Even though your dog is 95lbs I'd go with the......



> *Short Hair Large Dog deShedding Tool*
> 
> For short hair dogs 51-90 lbs 4” edge designed for coats shorter than 2”


Thats the one I use on my boy! It works great! Oh yea, I picked mine up at Petsmart, so there was no "waiting" on shipping! ;-)


----------



## kearanentalo (Nov 2, 2009)

I used it on one of my GSDs with a very thick coat to begin with, not a long coat. The coat grew back in THICKER, so thick that I had continual problems with yeast growing UNDER HER COAT that I couldn't stop! She was a swimmer and she would stay wet for days after a swim. Her coat was never like that before I used that used this brush. I will NEVER use it on my dogs again. FWIW


----------



## blehmannwa (Jan 11, 2011)

I furminated the cat once. I got caught up in all the nasty hair that I was removing as she had been unable to groom and I ended up with a very sparse kitty.


----------



## HecklingGopher (Mar 16, 2011)

sit said:


> I was not happy with the coat damage from the Furminator, and went back to using a regular old rake on all of my dogs. I think that the rake does just as good a job, without the higher cost or the coat damage.
> Sheilah


My gosh, I've been trying to tell people that Furminator is not good for GSD's. I've used it before and seen hair coming out looking like a Christmas ribbon. 

Where its at is the ShedMonster. It may not be a Mars Coat King, but for 20 bucks, it rocks. The blades are super sharp and it does not harm the coat. I would highly recommend it.


----------



## koda00 (Apr 27, 2009)

i dont like it! its like using a razor blade to "brush" your dogs coat. it cuts the fur not remove it. jmo


----------



## e.rigby (May 28, 2011)

I've worked in a grooming salon, and have used the furminator tool on a variety of dogs with an even larger variety of coat types. With that said I give you my two cents worth of information and knowledge. 

The tool itself is not bad; how one uses it can be. Too much pressure can break the coat and cause skin irritation. However, when used appropriately and lightly the tool does a very good job at removing the dead/dying undercoat.

The other thing I've noticed is that dogs fed a poor diet have more trouble with 'breaking coat, and easily damaged fur'

A diet higher in essential fatty oils will help remedy this, along with a very good creme rinse after the bath.

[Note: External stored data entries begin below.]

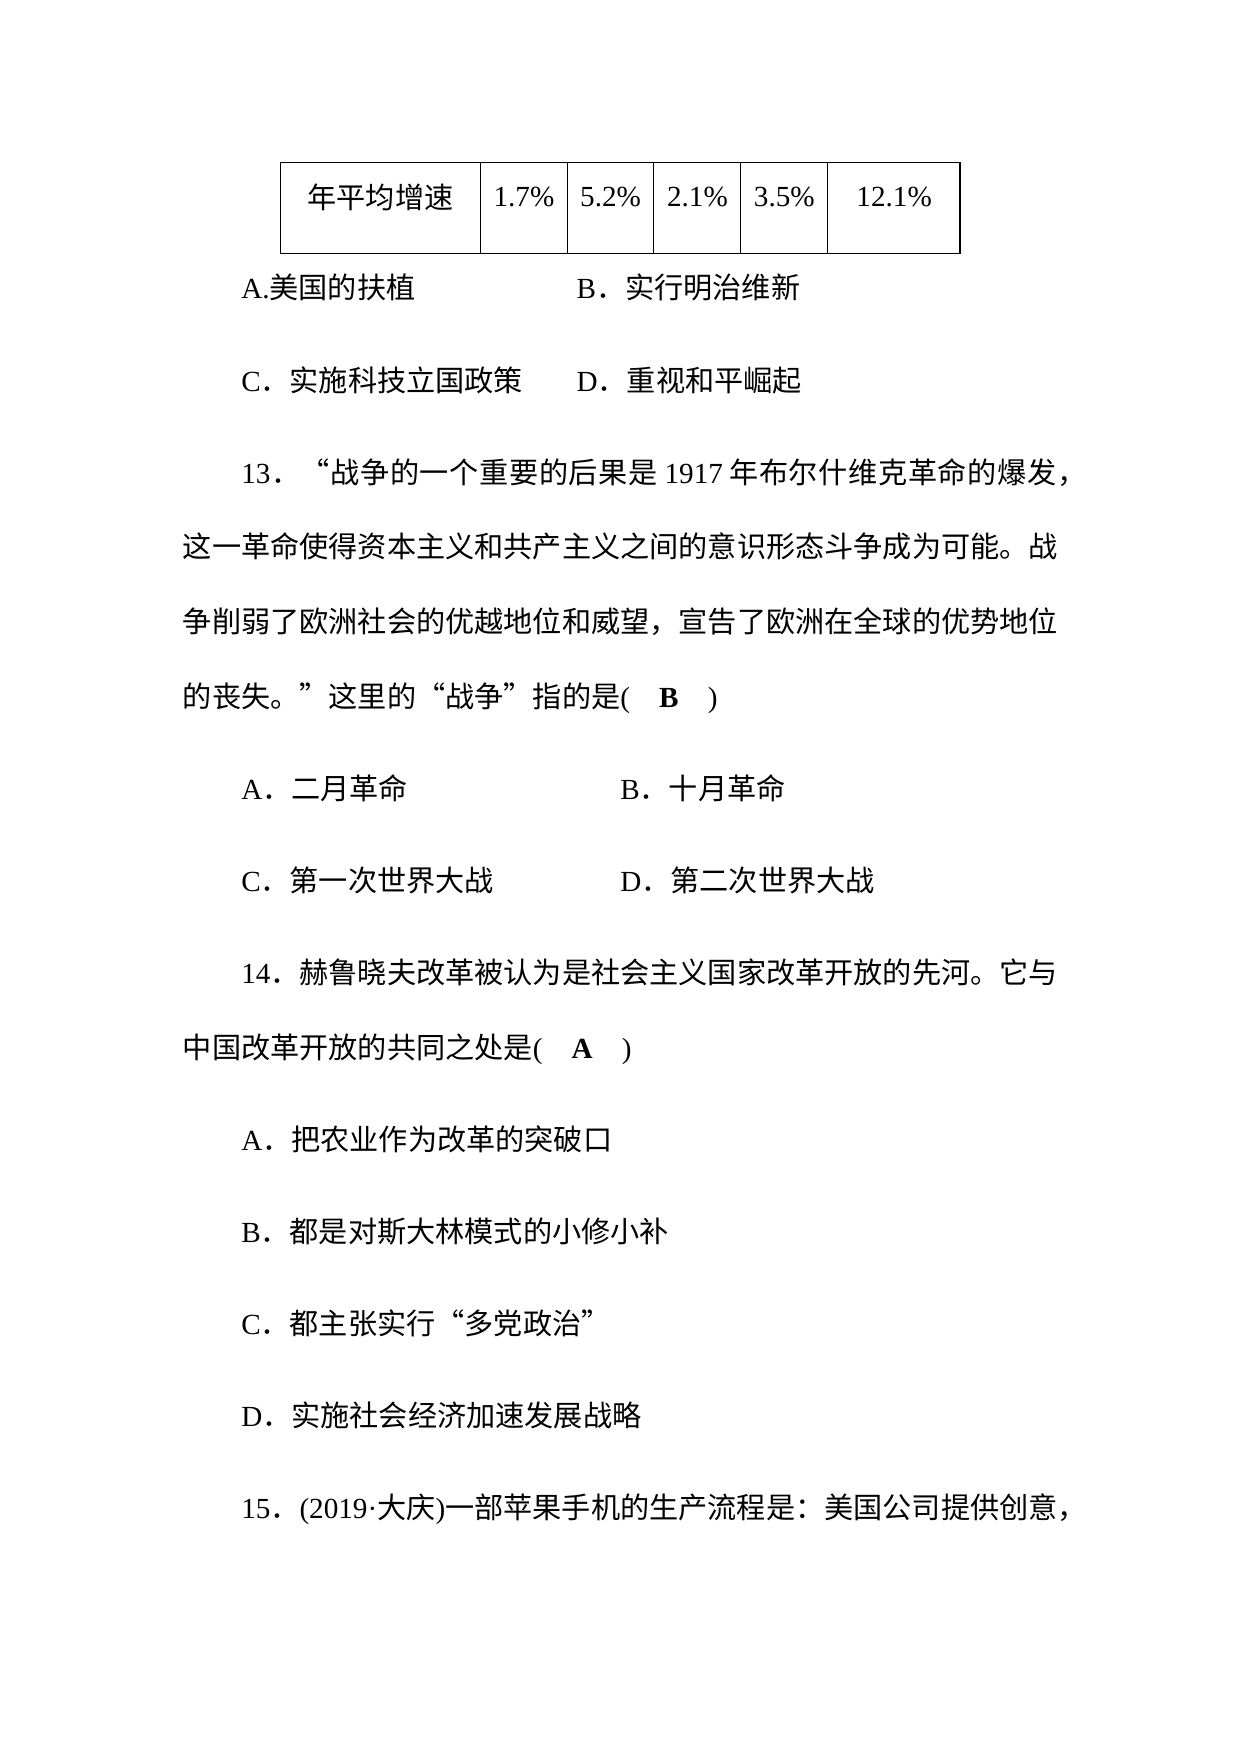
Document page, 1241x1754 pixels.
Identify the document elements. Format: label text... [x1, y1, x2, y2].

text 14．赫鲁晓夫改革被认为是社会主义国家改革开放的先河。它与中国改革开放的共同之处是( A ) [183, 938, 1058, 1078]
text A．二月革命 B．十月革命 [183, 754, 1058, 819]
text D．实施社会经济加速发展战略 [183, 1381, 1058, 1446]
text B．都是对斯大林模式的小修小补 [183, 1197, 1058, 1262]
text C．实施科技立国政策 D．重视和平崛起 [183, 346, 1058, 411]
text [183, 1473, 1058, 1538]
text C．第一次世界大战 D．第二次世界大战 [183, 846, 1058, 911]
table_cell 1.7% [481, 163, 567, 253]
table_cell 3.5% [741, 163, 827, 253]
table_cell 5.2% [568, 163, 653, 253]
text 13．“战争的一个重要的后果是1917年布尔什维克革命的爆发，这一革命使得资本主义和共产主义之间的意识形态斗争成为可能。战争削弱了欧洲社会的优越地位和威望，宣告了欧洲在全球的优势地位的丧失。”这里的“战争”指的是( B ) [183, 438, 1058, 727]
table_cell 2.1% [654, 163, 740, 253]
text C．都主张实行“多党政治” [183, 1289, 1058, 1354]
table_cell 年平均增速 [281, 163, 480, 253]
text A．把农业作为改革的突破口 [183, 1105, 1058, 1170]
text A.美国的扶植 B．实行明治维新 [183, 254, 1058, 319]
table_cell 12.1% [828, 163, 959, 253]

I have 4 Aussies and a GSD, I've used the furminator (sparingly) on every single one of my own dogs (and I've shown my Aussies) and I still believe it to do a very good job. My favorite tool for deshedding the bulk of my dogs' coats is an undercoat rake. I'll use the furminator maybe once or twice a year to help reduce excessive shedding during the times when my dogs are blowing their coats.


----------



## Freestep (May 1, 2011)

e.rigby said:


> The tool itself is not bad; how one uses it can be. Too much pressure can break the coat and cause skin irritation. However, when used appropriately and lightly the tool does a very good job at removing the dead/dying undercoat.


This is what I keep saying, but it seems we have an anti-furminator crowd here.  I use it all the time in my grooming shop, and the correct way to use it is to almost just pet the dog with it. Brings out dead, loose hair without damaging live hair. 

That said, some pet owners WANT their dog's coat to be majorly thinned out; when this is what they ask for, a Furminator is the tool for the job and a sparser, thinner coat is the result you can get when you "overfurminate". This is NOT what I do unless it's specifically requested.


----------



## VaBeachFamily (Apr 12, 2005)

There is a man on Ebay that sells his for $10, free shipping. I called the manufacturer and had them check the barcode/numbers to make sure it was a legit product and wasn't some knockoff, but he was in the US, and I love the FM. It works wonders during shedding times on the back of the rear legs! Cullen loves it!


----------